Arcange a subi un examen physique en pleine nudité, un autre de ses organes génitaux et deux radiographies ont été prises: du poignet, qu’elle estimait à 17 ans, et de la mâchoire, dont elle ne pouvait pas déterminer l’âge.

Sur la base de ces preuves, le parquet a publié un décret de majorité qui a obligé la Communauté de Madrid à mettre fin à la mesure de protection de la jeune fille, qui a été expulsée du centre et vivait dans la rue jusqu’à ce qu’un autre mineur l’emmène à la Fondation Raices, qui depuis a pris en charge sa défense juridique.

Aujourd’hui, après des années de bataille judiciaire, l’ONU (son Comité des droits de l’enfant) condamne l’Espagne pour ne pas l’avoir protégée, pour l’avoir soumise à un nu complet et à l’exploration de ses organes génitaux pour déterminer son âge.

Ils demandent à l’État espagnol de fournir à la jeune femme “une réparation effective pour les violations subies”, qui comprend une indemnisation pour les dommages moraux causés, un soutien psychologique spécialisé pour les victimes de violences sexuelles et la rectification de sa date de naissance dans ses documents.

“Je suis très heureux qu’il soit enfin reconnu et accepté que j’étais une fille de 16 ans quand je suis arrivé en Espagne. Maintenant je peux continuer à vivre en étant moi-même, à mon âge véritable, avant que ce ne soit pas moi, c’était quelqu’un d’autre qu’ils ont inventé », a déclaré Arcange.
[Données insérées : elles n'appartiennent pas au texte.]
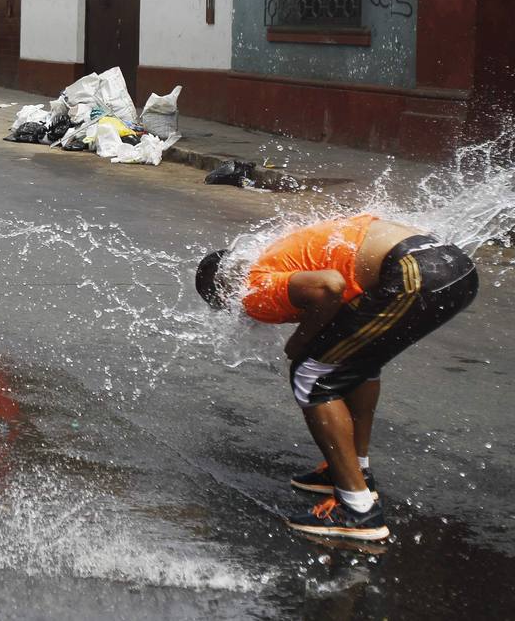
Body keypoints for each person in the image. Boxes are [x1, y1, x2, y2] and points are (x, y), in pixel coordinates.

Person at [196, 215, 479, 541]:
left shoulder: (251, 287)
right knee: (354, 362)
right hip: (452, 265)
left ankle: (358, 512)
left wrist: (299, 341)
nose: (242, 313)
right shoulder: (277, 254)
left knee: (311, 375)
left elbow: (330, 285)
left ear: (224, 291)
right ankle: (354, 472)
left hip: (417, 274)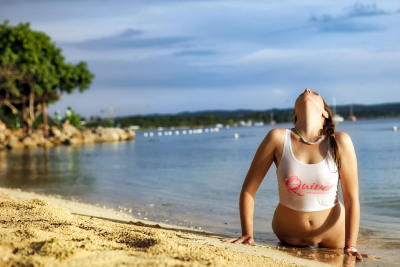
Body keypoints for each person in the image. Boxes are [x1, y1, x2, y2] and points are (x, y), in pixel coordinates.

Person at [223, 88, 370, 262]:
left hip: (334, 234)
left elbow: (351, 198)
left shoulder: (339, 141)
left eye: (314, 93)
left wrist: (351, 245)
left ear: (325, 113)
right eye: (302, 93)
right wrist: (247, 233)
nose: (307, 90)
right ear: (295, 114)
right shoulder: (277, 138)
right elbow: (249, 190)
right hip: (289, 234)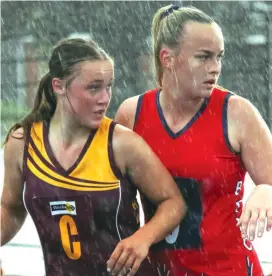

Pour l’Organisation des Nations Unies, les droits de la fille ne prévalent pas et elle recommande à l’Espagne de << ne jamais >> pratiquer d’examens génitaux comme méthode de détermination de l’âge, procédure dans laquelle elle conseille de garantir la présomption de minorité et la validité de la documentation. fournis par les enfants.

Il suggère également que les mineurs non accompagnés demandeurs d’asile se voient attribuer un tuteur “dès que possible” afin qu’ils puissent entamer ce processus, même s’il est “encore en suspens” d’établir leur âge. Et s’ils prétendent avoir été victimes de violences, ils bénéficient d’un accompagnement psychosocial pour faciliter leur réinsertion.